Check out the specs here: http://images.nvidia.com/content/technologies/deep-lea...

dgacmu · on April 5, 2016

You mean you're not surprised that a machine with 8 GPUs, apparently costing $129k USD (from comment below), can outperform a single CPU? :)

(Of course, a better metric is that it's getting ~56x the performance at probably ~10x the TDP, but that's not surprising for a GPU with the current state of deep learning code.)

To their credit, the thermal and power engineering needed to get that dense a compute deployment is challenging. (bt, dt, have the corpses of power supplies to show for it.) But the price means that it's going to be limited to hyper-dense HPC deployments by companies that don't have the resources to engineer their own for substantially less money, such as Facebook's Big Sur design: https://code.facebook.com/posts/1687861518126048/facebook-to... . And, of course, the academics and hobbyists will continue to use consumer GPUs , which give much better performance/$ but aren't nearly as HPC-friendly.

aconz2 · on April 5, 2016

To be fair, they are comparing it to a dual-socket CPU; which is twice as fair as comparing to a single!!

What I was getting more at was: I want to know the relative performance compared to another 8 Tesla box. I know comparing apples isn't good marketing, but c'mon.

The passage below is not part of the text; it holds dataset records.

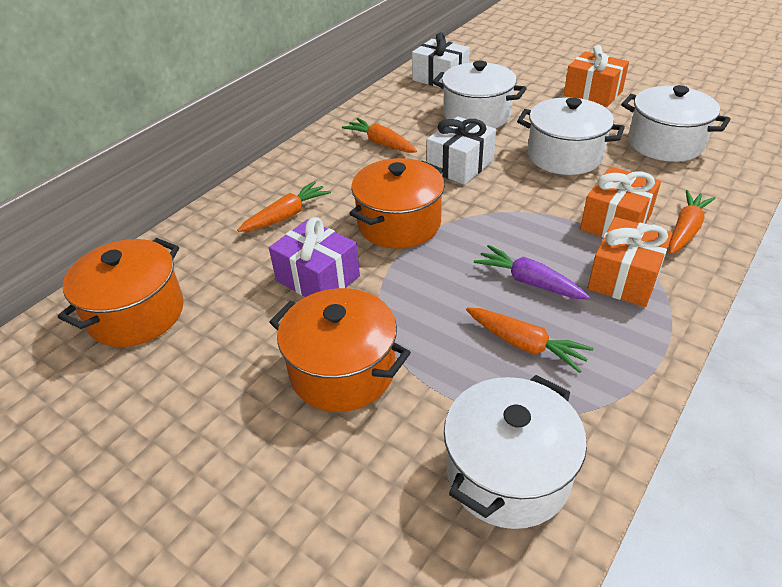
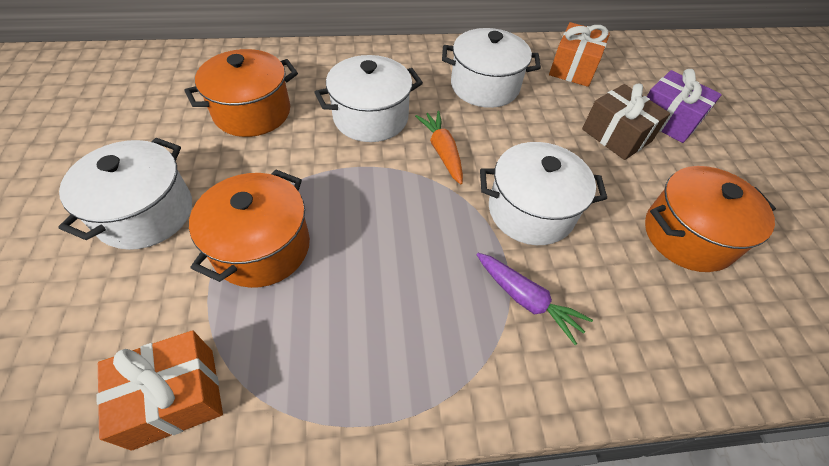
brown gift: 0 -> 1
orange carrot: 4 -> 1
orange gift: 3 -> 2
white gift: 2 -> 0

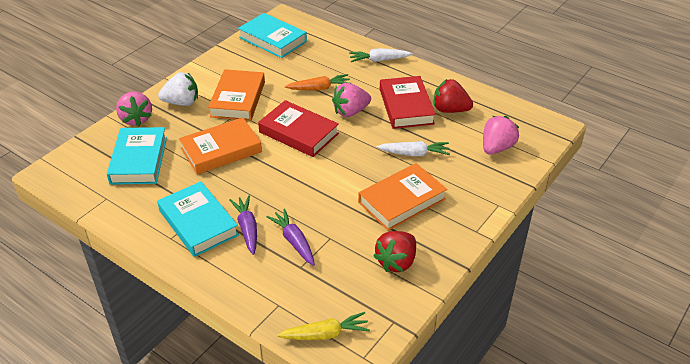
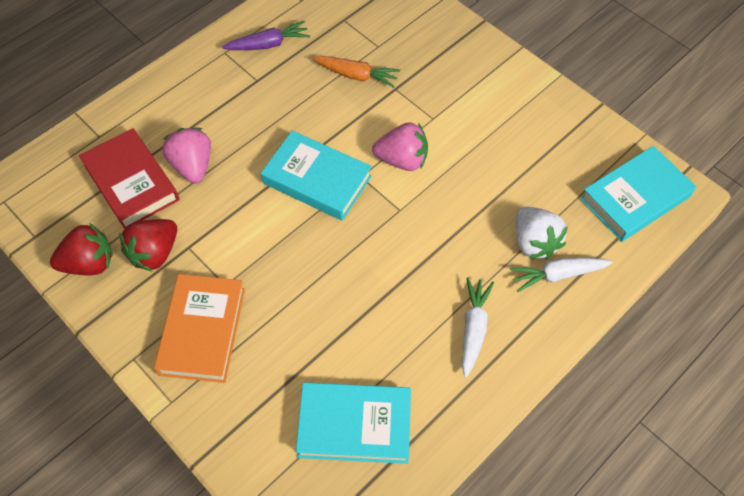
orange book: 3 -> 1
pink strawberry: 3 -> 2
purple carrot: 2 -> 1
red book: 2 -> 1
yellow carrot: 1 -> 0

cowsandmilk · on April 5, 2016

They gave a pseudo-comparison to other GPUs in the keynote

http://images.anandtech.com/doci/10225/DGX-1Speed.jpg

astrodust · on April 5, 2016

$129K buys you a lot of dual 22-core servers.

pinewurst · on April 6, 2016

What kind of server pricing are you getting? Base servers are cheap, but add high-end Xeons and memory, not to ignore interconnect and I get something like 7 ok configured 1U servers for $129K (2 20 core w lots of RAM, 10GbE NICs and mirrored boot/swap). No interconnect switching. That's for 20 core Haswell because I don't yet have discount pricing for Broadwell Xeons. I'm sure one could do better at hyperscaler discount but this is startup low-ish quantity.

Keyframe · on April 6, 2016

Not really. Not a lot at least.

rbranson · on April 6, 2016

if you include space, power, HVAC, and networking?

virtuallynathan · on April 5, 2016

It looks like it uses a separate daughterboard that houses the GPUs + NVLink, connected to the main motherboard using quad Infiniband EDR (400Gbps) + RDMA. http://images.anandtech.com/doci/10225/SSP_85.JPG

pinewurst · on April 5, 2016

The diagram is confusing, but the GPUs are connected to the NVLink matrix which is connected to the motherboard via the PLX PCIe switches. The quad IB/dual 10GbE are separate IO attached to the motherboard.

https://devblogs.nvidia.com/parallelforall/inside-pascal/

virtuallynathan · on April 6, 2016

That would make much more sense. Thanks! The PCI bandwidth must be fairly limited. 4x 100G Infiniband is 64x PCIe lanes, out of 80x lanes available.